::: SUPPLIED RECORDS :::

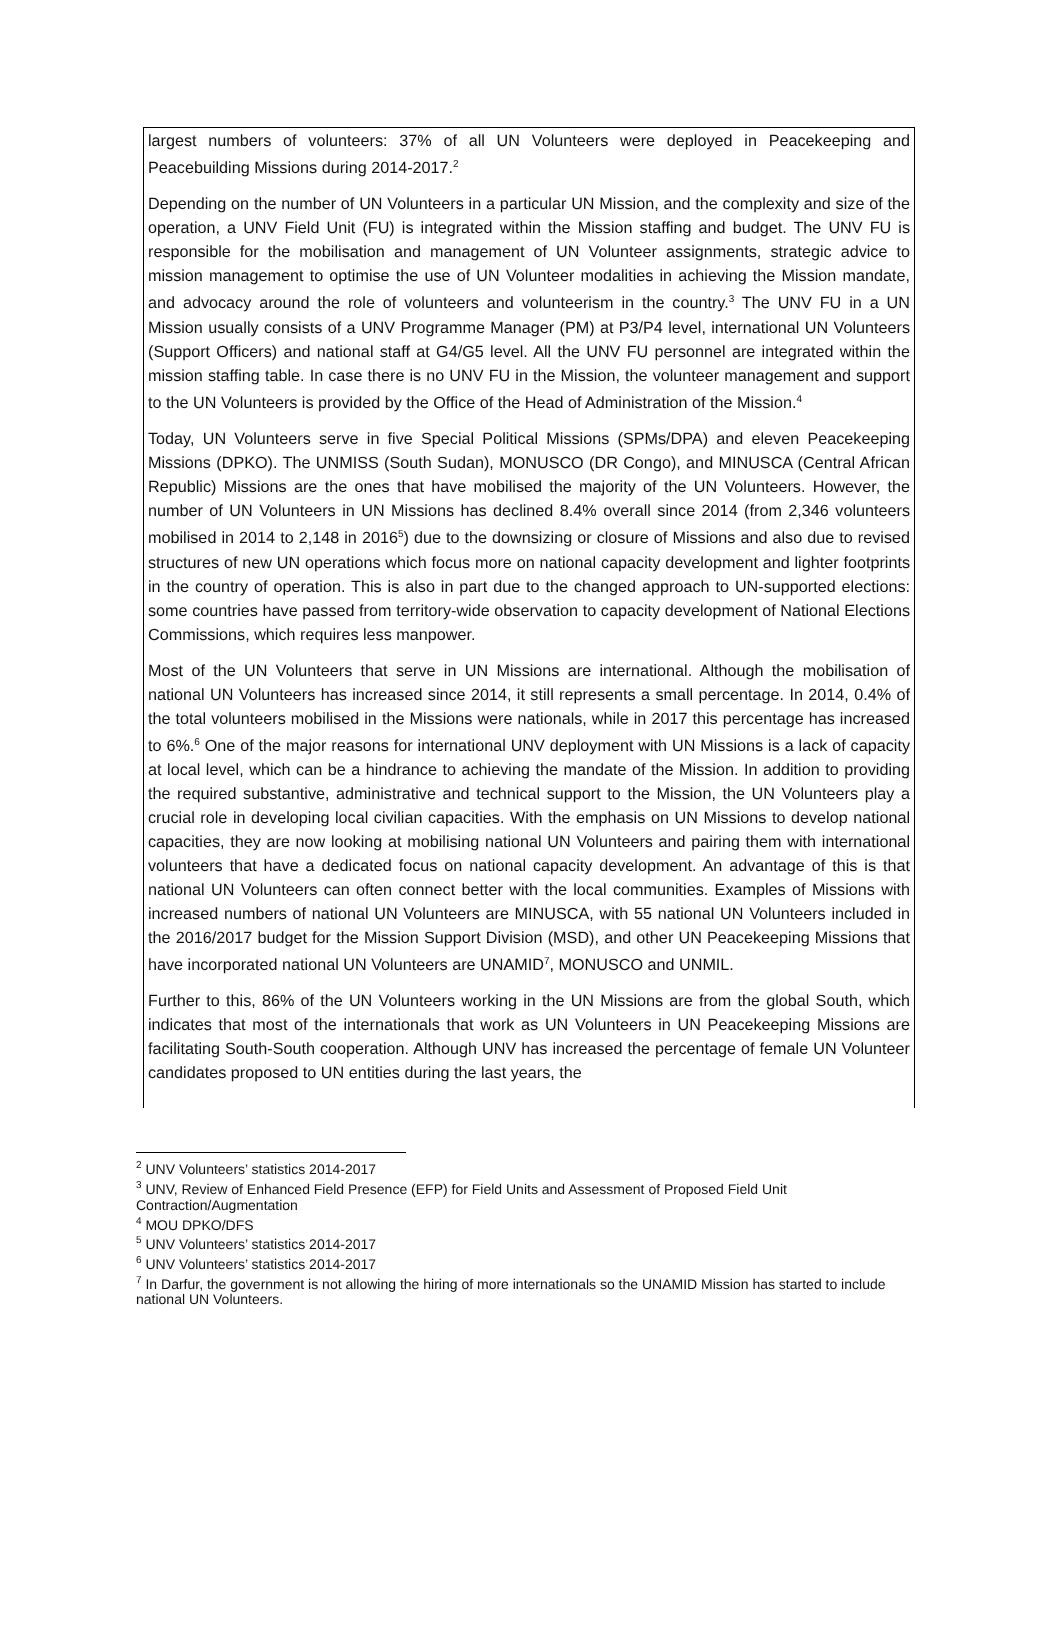largest numbers of volunteers: 37% of all UN Volunteers were deployed in Peacekeeping and Peacebuilding Missions during 2014-2017.<sup>2</sup>
Depending on the number of UN Volunteers in a particular UN Mission, and the complexity and size of the operation, a UNV Field Unit (FU) is integrated within the Mission staffing and budget. The UNV FU is responsible for the mobilisation and management of UN Volunteer assignments, strategic advice to mission management to optimise the use of UN Volunteer modalities in achieving the Mission mandate, and advocacy around the role of volunteers and volunteerism in the country.<sup>3</sup> The UNV FU in a UN Mission usually consists of a UNV Programme Manager (PM) at P3/P4 level, international UN Volunteers (Support Officers) and national staff at G4/G5 level. All the UNV FU personnel are integrated within the mission staffing table. In case there is no UNV FU in the Mission, the volunteer management and support to the UN Volunteers is provided by the Office of the Head of Administration of the Mission.<sup>4</sup>
Today, UN Volunteers serve in five Special Political Missions (SPMs/DPA) and eleven Peacekeeping Missions (DPKO). The UNMISS (South Sudan), MONUSCO (DR Congo), and MINUSCA (Central African Republic) Missions are the ones that have mobilised the majority of the UN Volunteers. However, the number of UN Volunteers in UN Missions has declined 8.4% overall since 2014 (from 2,346 volunteers mobilised in 2014 to 2,148 in 2016<sup>5</sup>) due to the downsizing or closure of Missions and also due to revised structures of new UN operations which focus more on national capacity development and lighter footprints in the country of operation. This is also in part due to the changed approach to UN-supported elections: some countries have passed from territory-wide observation to capacity development of National Elections Commissions, which requires less manpower.
Most of the UN Volunteers that serve in UN Missions are international. Although the mobilisation of national UN Volunteers has increased since 2014, it still represents a small percentage. In 2014, 0.4% of the total volunteers mobilised in the Missions were nationals, while in 2017 this percentage has increased to 6%.<sup>6</sup> One of the major reasons for international UNV deployment with UN Missions is a lack of capacity at local level, which can be a hindrance to achieving the mandate of the Mission. In addition to providing the required substantive, administrative and technical support to the Mission, the UN Volunteers play a crucial role in developing local civilian capacities. With the emphasis on UN Missions to develop national capacities, they are now looking at mobilising national UN Volunteers and pairing them with international volunteers that have a dedicated focus on national capacity development. An advantage of this is that national UN Volunteers can often connect better with the local communities. Examples of Missions with increased numbers of national UN Volunteers are MINUSCA, with 55 national UN Volunteers included in the 2016/2017 budget for the Mission Support Division (MSD), and other UN Peacekeeping Missions that have incorporated national UN Volunteers are UNAMID<sup>7</sup>, MONUSCO and UNMIL.
Further to this, 86% of the UN Volunteers working in the UN Missions are from the global South, which indicates that most of the internationals that work as UN Volunteers in UN Peacekeeping Missions are facilitating South-South cooperation. Although UNV has increased the percentage of female UN Volunteer candidates proposed to UN entities during the last years, the
<sup>2</sup> UNV Volunteers’ statistics 2014-2017
<sup>3</sup> UNV, Review of Enhanced Field Presence (EFP) for Field Units and Assessment of Proposed Field Unit Contraction/Augmentation
<sup>4</sup> MOU DPKO/DFS
<sup>5</sup> UNV Volunteers’ statistics 2014-2017
<sup>6</sup> UNV Volunteers’ statistics 2014-2017
<sup>7</sup> In Darfur, the government is not allowing the hiring of more internationals so the UNAMID Mission has started to include national UN Volunteers.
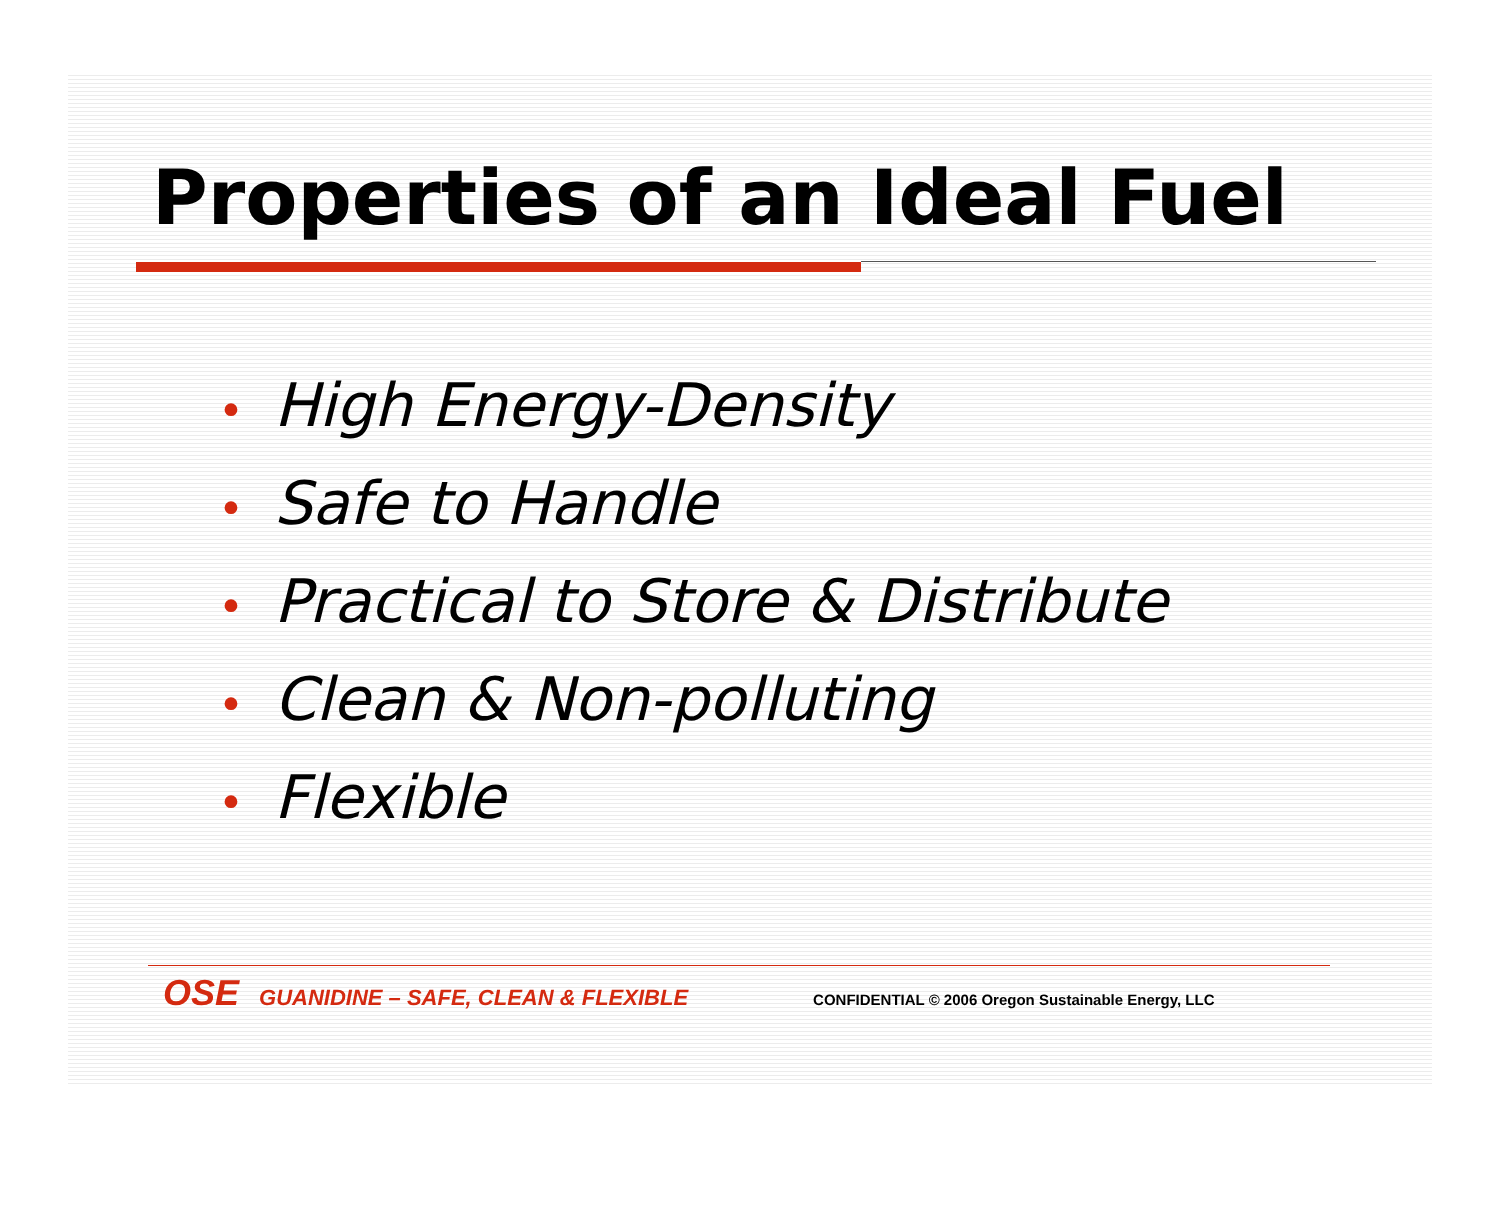Properties of an Ideal Fuel
• High Energy-Density
• Safe to Handle
• Practical to Store & Distribute
• Clean & Non-polluting
• Flexible
OSE GUANIDINE – SAFE, CLEAN & FLEXIBLE CONFIDENTIAL © 2006 Oregon Sustainable Energy, LLC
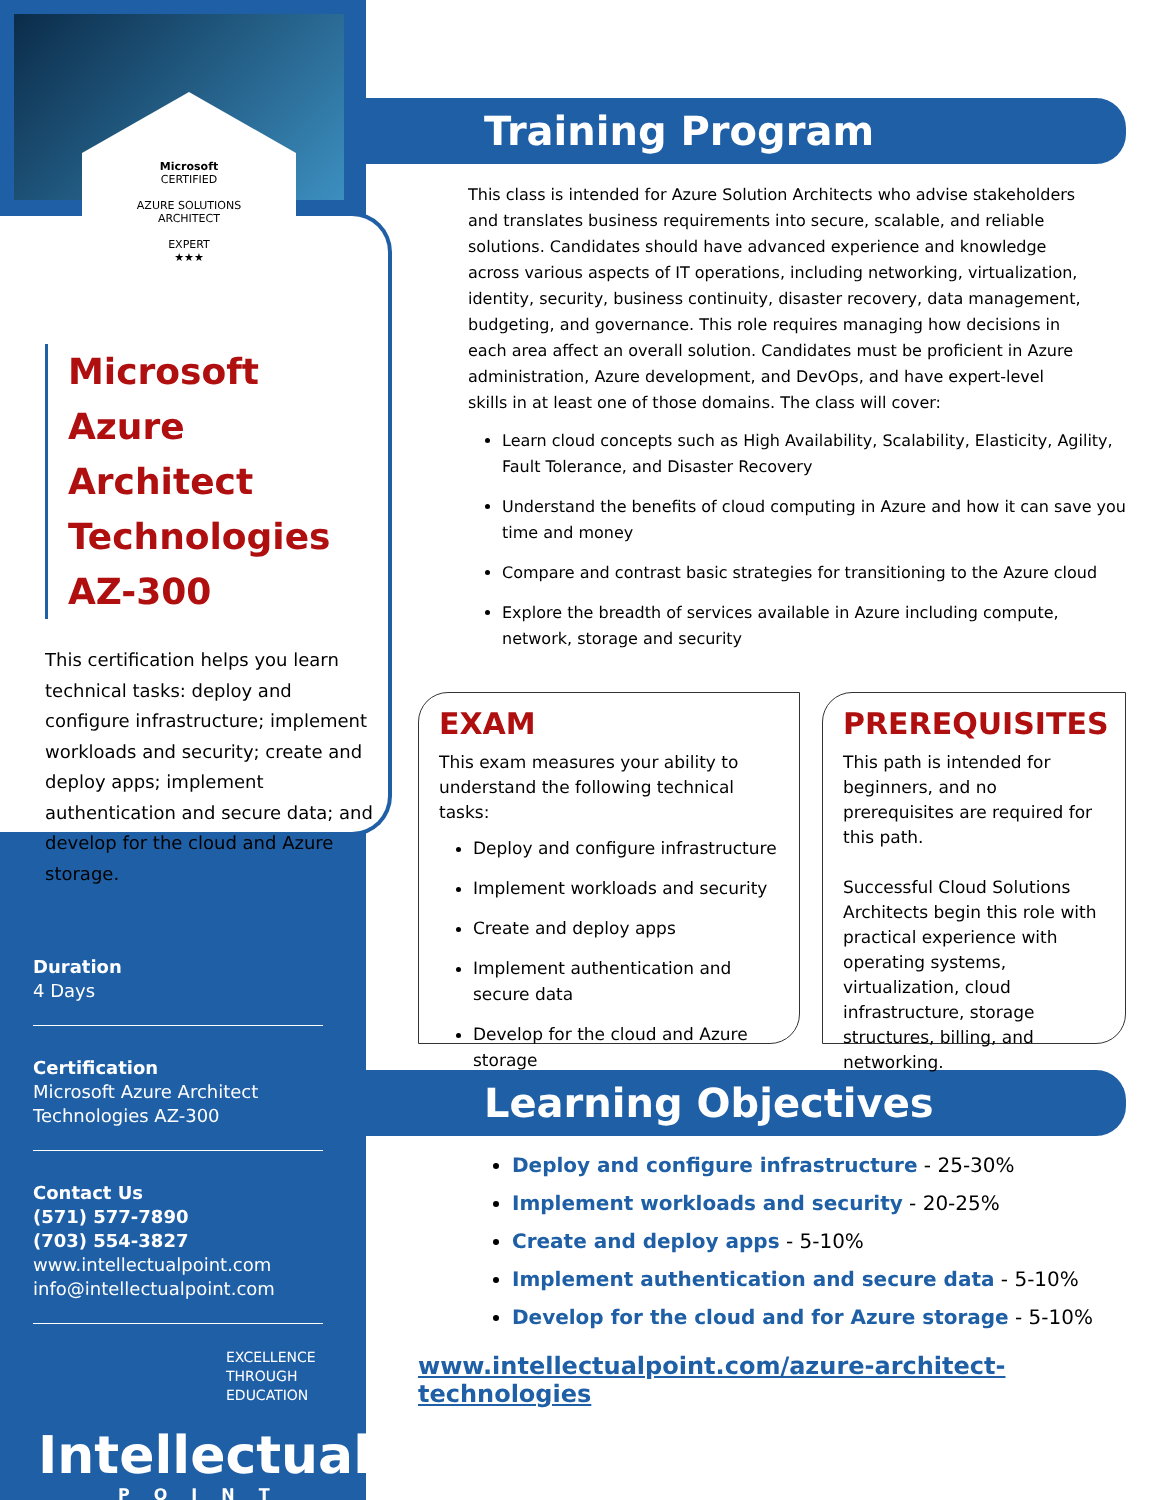Microsoft
CERTIFIED
AZURE SOLUTIONS
ARCHITECT
EXPERT
★★★
Microsoft
Azure Architect
Technologies
AZ-300
This certification helps you learn technical tasks: deploy and configure infrastructure; implement workloads and security; create and deploy apps; implement authentication and secure data; and develop for the cloud and Azure storage.
Duration
4 Days
Certification
Microsoft Azure Architect Technologies AZ-300
Contact Us
(571) 577-7890
(703) 554-3827
www.intellectualpoint.com
info@intellectualpoint.com
EXCELLENCE
THROUGH
EDUCATION
Intellectual
POINT
Training Program
This class is intended for Azure Solution Architects who advise stakeholders and translates business requirements into secure, scalable, and reliable solutions. Candidates should have advanced experience and knowledge across various aspects of IT operations, including networking, virtualization, identity, security, business continuity, disaster recovery, data management, budgeting, and governance. This role requires managing how decisions in each area affect an overall solution. Candidates must be proficient in Azure administration, Azure development, and DevOps, and have expert-level skills in at least one of those domains. The class will cover:
Learn cloud concepts such as High Availability, Scalability, Elasticity, Agility, Fault Tolerance, and Disaster Recovery
Understand the benefits of cloud computing in Azure and how it can save you time and money
Compare and contrast basic strategies for transitioning to the Azure cloud
Explore the breadth of services available in Azure including compute, network, storage and security
EXAM
This exam measures your ability to understand the following technical tasks:
Deploy and configure infrastructure
Implement workloads and security
Create and deploy apps
Implement authentication and secure data
Develop for the cloud and Azure storage
PREREQUISITES
This path is intended for beginners, and no prerequisites are required for this path.
Successful Cloud Solutions Architects begin this role with practical experience with operating systems, virtualization, cloud infrastructure, storage structures, billing, and networking.
Learning Objectives
Deploy and configure infrastructure - 25-30%
Implement workloads and security - 20-25%
Create and deploy apps - 5-10%
Implement authentication and secure data - 5-10%
Develop for the cloud and for Azure storage - 5-10%
www.intellectualpoint.com/azure-architect-technologies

:::

The records above are to be transcribed exactly, with every picture left out.

largest numbers of volunteers: 37% of all UN Volunteers were deployed in Peacekeeping and Peacebuilding Missions during 2014-2017.<sup>2</sup>
Depending on the number of UN Volunteers in a particular UN Mission, and the complexity and size of the operation, a UNV Field Unit (FU) is integrated within the Mission staffing and budget. The UNV FU is responsible for the mobilisation and management of UN Volunteer assignments, strategic advice to mission management to optimise the use of UN Volunteer modalities in achieving the Mission mandate, and advocacy around the role of volunteers and volunteerism in the country.<sup>3</sup> The UNV FU in a UN Mission usually consists of a UNV Programme Manager (PM) at P3/P4 level, international UN Volunteers (Support Officers) and national staff at G4/G5 level. All the UNV FU personnel are integrated within the mission staffing table. In case there is no UNV FU in the Mission, the volunteer management and support to the UN Volunteers is provided by the Office of the Head of Administration of the Mission.<sup>4</sup>
Today, UN Volunteers serve in five Special Political Missions (SPMs/DPA) and eleven Peacekeeping Missions (DPKO). The UNMISS (South Sudan), MONUSCO (DR Congo), and MINUSCA (Central African Republic) Missions are the ones that have mobilised the majority of the UN Volunteers. However, the number of UN Volunteers in UN Missions has declined 8.4% overall since 2014 (from 2,346 volunteers mobilised in 2014 to 2,148 in 2016<sup>5</sup>) due to the downsizing or closure of Missions and also due to revised structures of new UN operations which focus more on national capacity development and lighter footprints in the country of operation. This is also in part due to the changed approach to UN-supported elections: some countries have passed from territory-wide observation to capacity development of National Elections Commissions, which requires less manpower.
Most of the UN Volunteers that serve in UN Missions are international. Although the mobilisation of national UN Volunteers has increased since 2014, it still represents a small percentage. In 2014, 0.4% of the total volunteers mobilised in the Missions were nationals, while in 2017 this percentage has increased to 6%.<sup>6</sup> One of the major reasons for international UNV deployment with UN Missions is a lack of capacity at local level, which can be a hindrance to achieving the mandate of the Mission. In addition to providing the required substantive, administrative and technical support to the Mission, the UN Volunteers play a crucial role in developing local civilian capacities. With the emphasis on UN Missions to develop national capacities, they are now looking at mobilising national UN Volunteers and pairing them with international volunteers that have a dedicated focus on national capacity development. An advantage of this is that national UN Volunteers can often connect better with the local communities. Examples of Missions with increased numbers of national UN Volunteers are MINUSCA, with 55 national UN Volunteers included in the 2016/2017 budget for the Mission Support Division (MSD), and other UN Peacekeeping Missions that have incorporated national UN Volunteers are UNAMID<sup>7</sup>, MONUSCO and UNMIL.
Further to this, 86% of the UN Volunteers working in the UN Missions are from the global South, which indicates that most of the internationals that work as UN Volunteers in UN Peacekeeping Missions are facilitating South-South cooperation. Although UNV has increased the percentage of female UN Volunteer candidates proposed to UN entities during the last years, the
<sup>2</sup> UNV Volunteers’ statistics 2014-2017
<sup>3</sup> UNV, Review of Enhanced Field Presence (EFP) for Field Units and Assessment of Proposed Field Unit Contraction/Augmentation
<sup>4</sup> MOU DPKO/DFS
<sup>5</sup> UNV Volunteers’ statistics 2014-2017
<sup>6</sup> UNV Volunteers’ statistics 2014-2017
<sup>7</sup> In Darfur, the government is not allowing the hiring of more internationals so the UNAMID Mission has started to include national UN Volunteers.
Properties of an Ideal Fuel
• High Energy-Density
• Safe to Handle
• Practical to Store & Distribute
• Clean & Non-polluting
• Flexible
OSE GUANIDINE – SAFE, CLEAN & FLEXIBLE CONFIDENTIAL © 2006 Oregon Sustainable Energy, LLC
Microsoft
CERTIFIED
AZURE SOLUTIONS
ARCHITECT
EXPERT
★★★
Microsoft
Azure Architect
Technologies
AZ-300
This certification helps you learn technical tasks: deploy and configure infrastructure; implement workloads and security; create and deploy apps; implement authentication and secure data; and develop for the cloud and Azure storage.
Duration
4 Days
Certification
Microsoft Azure Architect Technologies AZ-300
Contact Us
(571) 577-7890
(703) 554-3827
www.intellectualpoint.com
info@intellectualpoint.com
EXCELLENCE
THROUGH
EDUCATION
Intellectual
POINT
Training Program
This class is intended for Azure Solution Architects who advise stakeholders and translates business requirements into secure, scalable, and reliable solutions. Candidates should have advanced experience and knowledge across various aspects of IT operations, including networking, virtualization, identity, security, business continuity, disaster recovery, data management, budgeting, and governance. This role requires managing how decisions in each area affect an overall solution. Candidates must be proficient in Azure administration, Azure development, and DevOps, and have expert-level skills in at least one of those domains. The class will cover:
Learn cloud concepts such as High Availability, Scalability, Elasticity, Agility, Fault Tolerance, and Disaster Recovery
Understand the benefits of cloud computing in Azure and how it can save you time and money
Compare and contrast basic strategies for transitioning to the Azure cloud
Explore the breadth of services available in Azure including compute, network, storage and security
EXAM
This exam measures your ability to understand the following technical tasks:
Deploy and configure infrastructure
Implement workloads and security
Create and deploy apps
Implement authentication and secure data
Develop for the cloud and Azure storage
PREREQUISITES
This path is intended for beginners, and no prerequisites are required for this path.
Successful Cloud Solutions Architects begin this role with practical experience with operating systems, virtualization, cloud infrastructure, storage structures, billing, and networking.
Learning Objectives
Deploy and configure infrastructure - 25-30%
Implement workloads and security - 20-25%
Create and deploy apps - 5-10%
Implement authentication and secure data - 5-10%
Develop for the cloud and for Azure storage - 5-10%
www.intellectualpoint.com/azure-architect-technologies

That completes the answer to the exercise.